Une participante latino-américaine [P2LA] a quant à elle affirmé l’importance qu’il y ait un organisme de la sorte, qui ne soit pas un « centre de discrimination », puisque cela offre une alternative à la police où les citoyens peuvent aller. En effet, selon la participante, la police serait parfois mal outillée pour ce genre de situation, et le centre offrirait alors à la population du soutien et de l’intervention selon le cas. En outre, un participant québécois [P9Q] a partagé qu’il aurait personnellement tendance à contacter le Centre pour un cas ayant l’apparence d’une forme d’extrémisme religieux, en mentionnant que la possibilité de faire un signalement de façon anonyme pourrait inciter à faire appel à son expertise.

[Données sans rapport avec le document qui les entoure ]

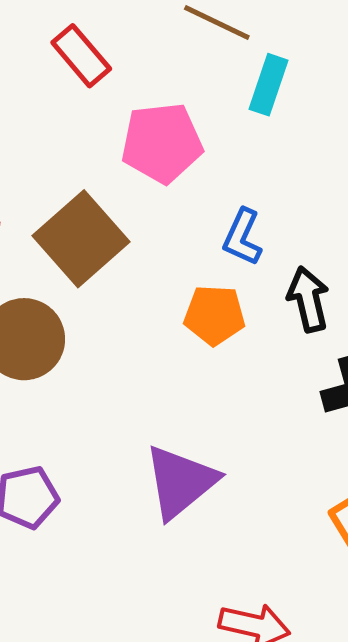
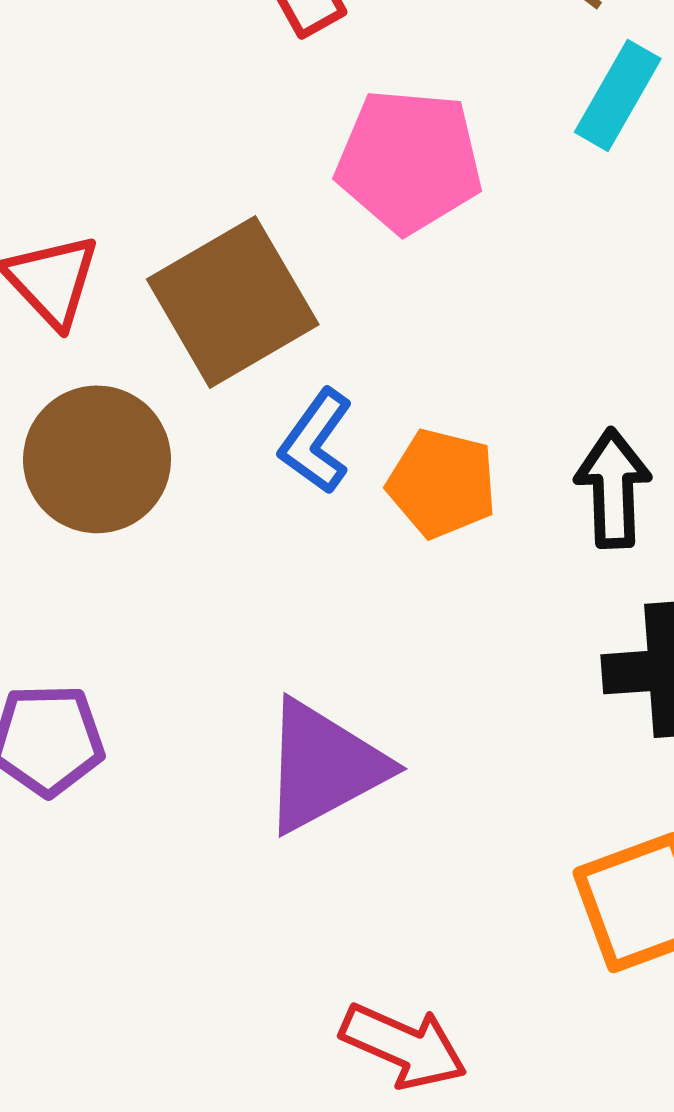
blue L-shape: (242, 237) -> (316, 441), moved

Enfin, les participants ont manifesté différentes attitudes vis-à-vis du Centre, certains se montrant plus positifs, d’autres plus négatifs ou sceptiques, tandis que la plupart des répondants n’avaient pas les connaissances nécessaires afin de se prononcer sur cette nouvelle initiative. Si les attitudes peuvent s’avérer être, pour certains, des éléments déterminants de la volonté de contacter le CPRMV, les participants ont néanmoins invoqué une panoplie d’enjeux qui pourraient également influencer leur décision de contacter une ressource particulière dans un cas de radicalisation.